Supplied data:
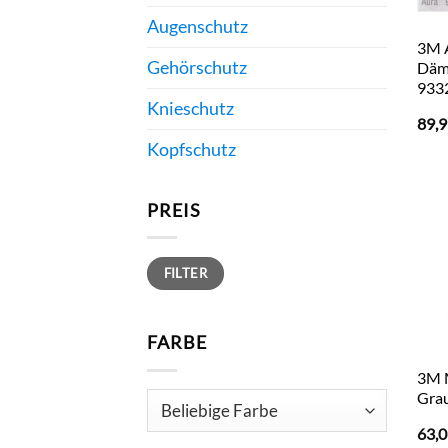
Augenschutz
3M 
Gehörschutz
Däm
933
Knieschutz
89,
Kopfschutz
PREIS
Min.
Max.
FILTER
Preis
Preis
FARBE
3M 
Grau
63,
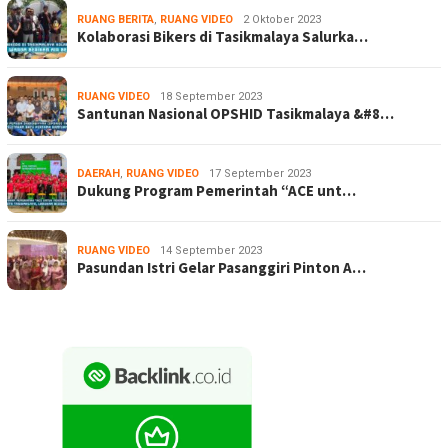
RUANG BERITA
,
RUANG VIDEO
2 Oktober 2023
Kolaborasi Bikers di Tasikmalaya Salurka…
RUANG VIDEO
18 September 2023
Santunan Nasional OPSHID Tasikmalaya &#8…
DAERAH
,
RUANG VIDEO
17 September 2023
Dukung Program Pemerintah “ACE unt…
RUANG VIDEO
14 September 2023
Pasundan Istri Gelar Pasanggiri Pinton A…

What the exercise asks:
Could you retype every record exactly, leaving the pictures out?

Exercise answer:
Augenschutz
3M 
Gehörschutz
Däm
933
Knieschutz
89,
Kopfschutz
PREIS
Min.
Max.
FILTER
Preis
Preis
FARBE
3M 
Grau
63,
RUANG BERITA
,
RUANG VIDEO
2 Oktober 2023
Kolaborasi Bikers di Tasikmalaya Salurka…
RUANG VIDEO
18 September 2023
Santunan Nasional OPSHID Tasikmalaya &#8…
DAERAH
,
RUANG VIDEO
17 September 2023
Dukung Program Pemerintah “ACE unt…
RUANG VIDEO
14 September 2023
Pasundan Istri Gelar Pasanggiri Pinton A…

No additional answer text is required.